Exercise input ->
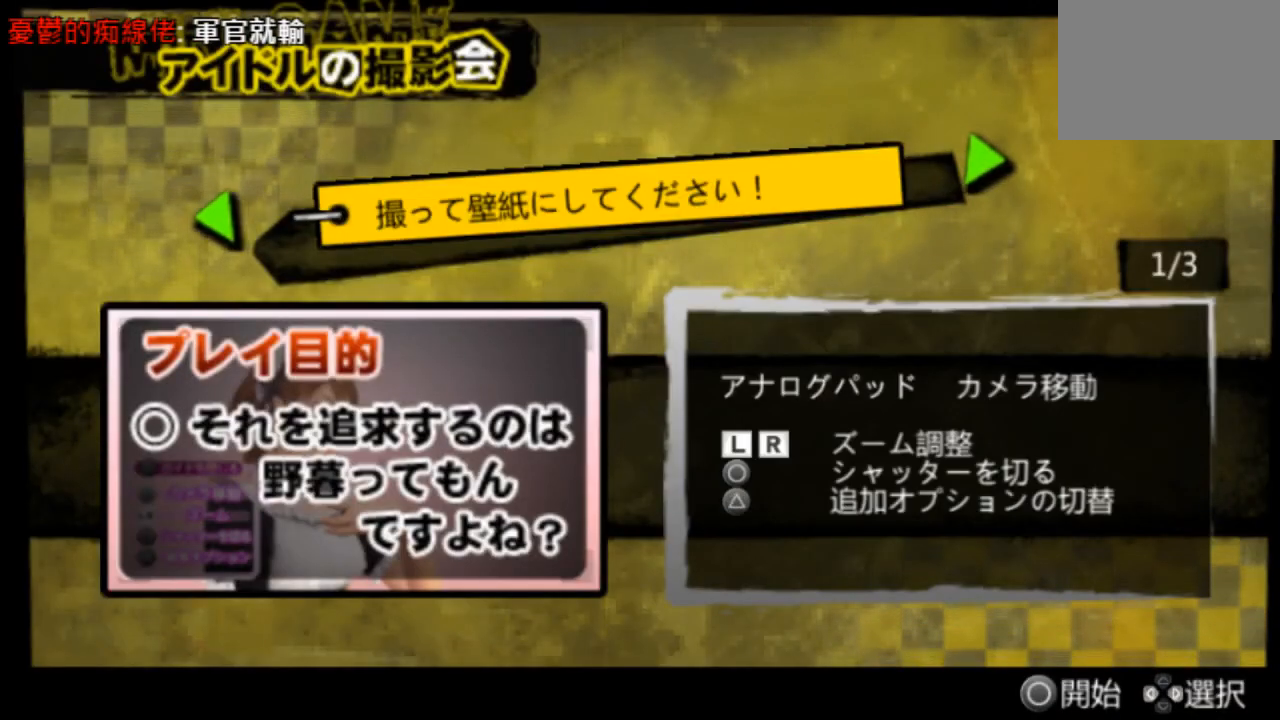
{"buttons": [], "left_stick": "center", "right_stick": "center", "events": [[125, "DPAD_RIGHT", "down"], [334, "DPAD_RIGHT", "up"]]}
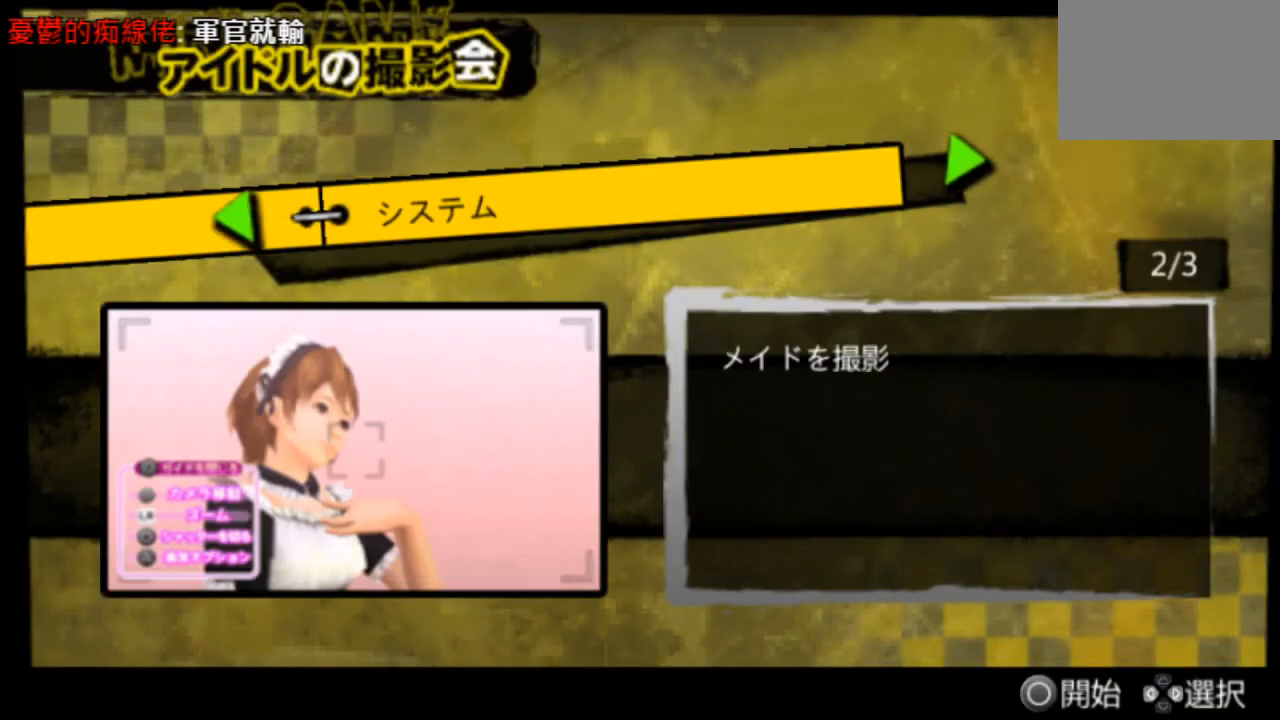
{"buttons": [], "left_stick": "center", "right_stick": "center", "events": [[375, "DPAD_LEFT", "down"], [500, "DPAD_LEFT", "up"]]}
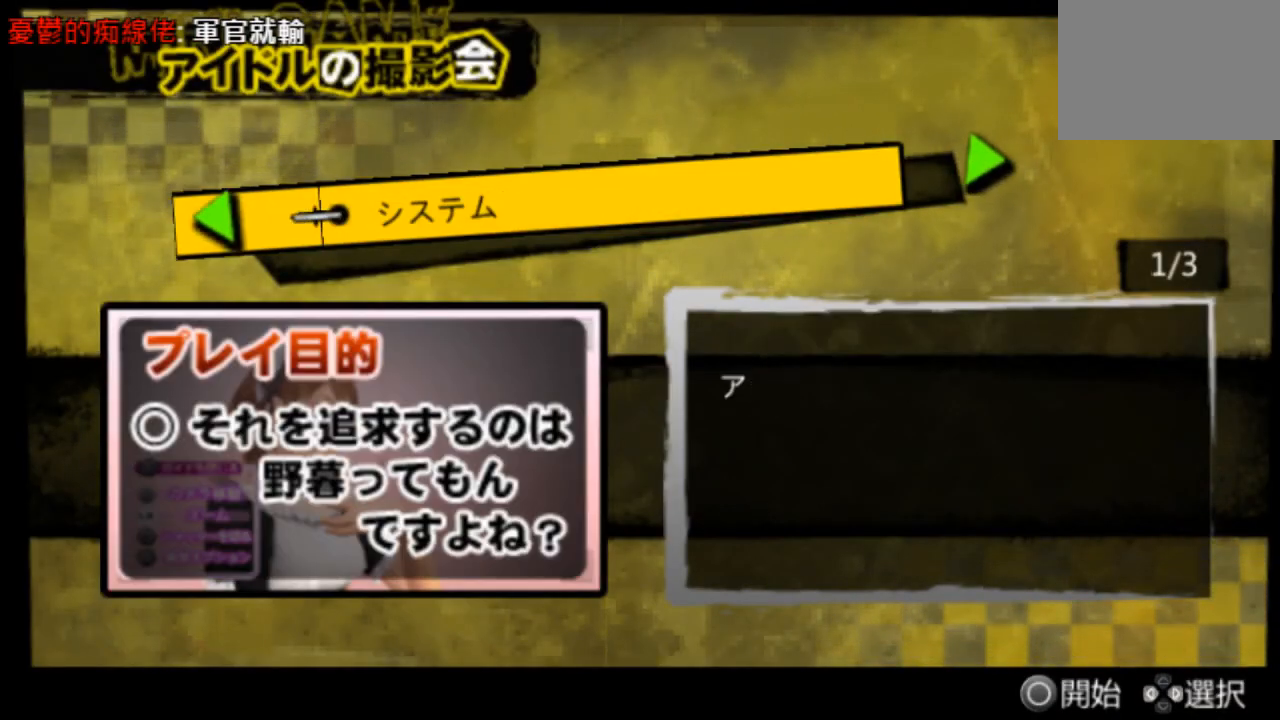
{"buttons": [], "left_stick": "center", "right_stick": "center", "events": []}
* * *
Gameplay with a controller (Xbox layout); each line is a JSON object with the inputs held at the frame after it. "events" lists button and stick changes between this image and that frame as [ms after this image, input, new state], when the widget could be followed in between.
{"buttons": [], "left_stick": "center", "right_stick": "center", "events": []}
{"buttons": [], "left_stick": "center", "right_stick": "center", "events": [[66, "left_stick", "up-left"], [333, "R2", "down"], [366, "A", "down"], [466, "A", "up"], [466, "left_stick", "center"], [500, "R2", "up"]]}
--
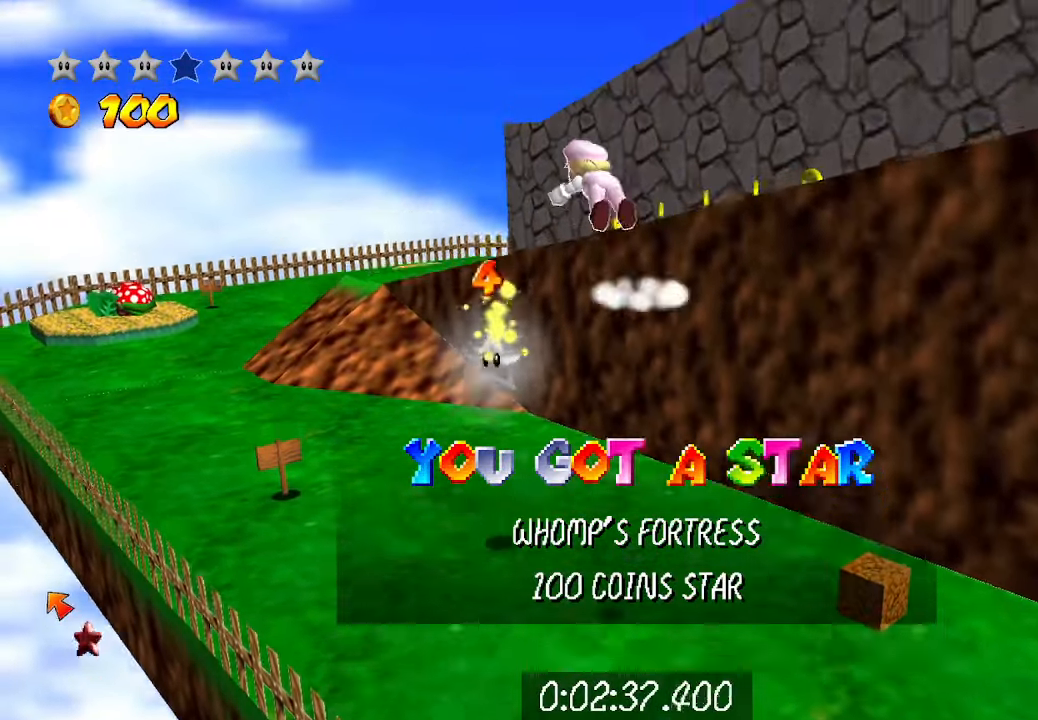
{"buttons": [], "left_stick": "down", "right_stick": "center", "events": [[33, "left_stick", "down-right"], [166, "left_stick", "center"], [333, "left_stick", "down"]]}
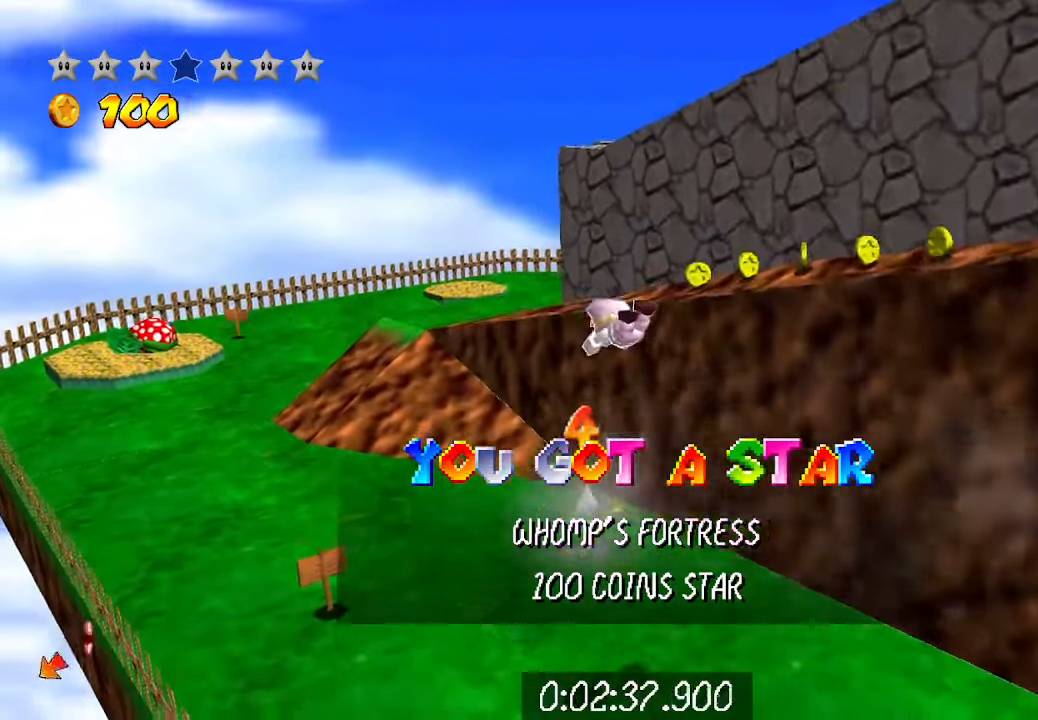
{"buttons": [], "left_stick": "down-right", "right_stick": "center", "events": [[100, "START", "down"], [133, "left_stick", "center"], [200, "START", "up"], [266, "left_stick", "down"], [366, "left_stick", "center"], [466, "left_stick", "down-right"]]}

Aim of the exercise ->
Wherever the word "center" appears in the entries above, copy that whole line.

Exercise output ->
{"buttons": [], "left_stick": "center", "right_stick": "center", "events": [[125, "DPAD_RIGHT", "down"], [334, "DPAD_RIGHT", "up"]]}
{"buttons": [], "left_stick": "center", "right_stick": "center", "events": [[375, "DPAD_LEFT", "down"], [500, "DPAD_LEFT", "up"]]}
{"buttons": [], "left_stick": "center", "right_stick": "center", "events": []}
{"buttons": [], "left_stick": "center", "right_stick": "center", "events": []}
{"buttons": [], "left_stick": "center", "right_stick": "center", "events": [[66, "left_stick", "up-left"], [333, "R2", "down"], [366, "A", "down"], [466, "A", "up"], [466, "left_stick", "center"], [500, "R2", "up"]]}
{"buttons": [], "left_stick": "down", "right_stick": "center", "events": [[33, "left_stick", "down-right"], [166, "left_stick", "center"], [333, "left_stick", "down"]]}
{"buttons": [], "left_stick": "down-right", "right_stick": "center", "events": [[100, "START", "down"], [133, "left_stick", "center"], [200, "START", "up"], [266, "left_stick", "down"], [366, "left_stick", "center"], [466, "left_stick", "down-right"]]}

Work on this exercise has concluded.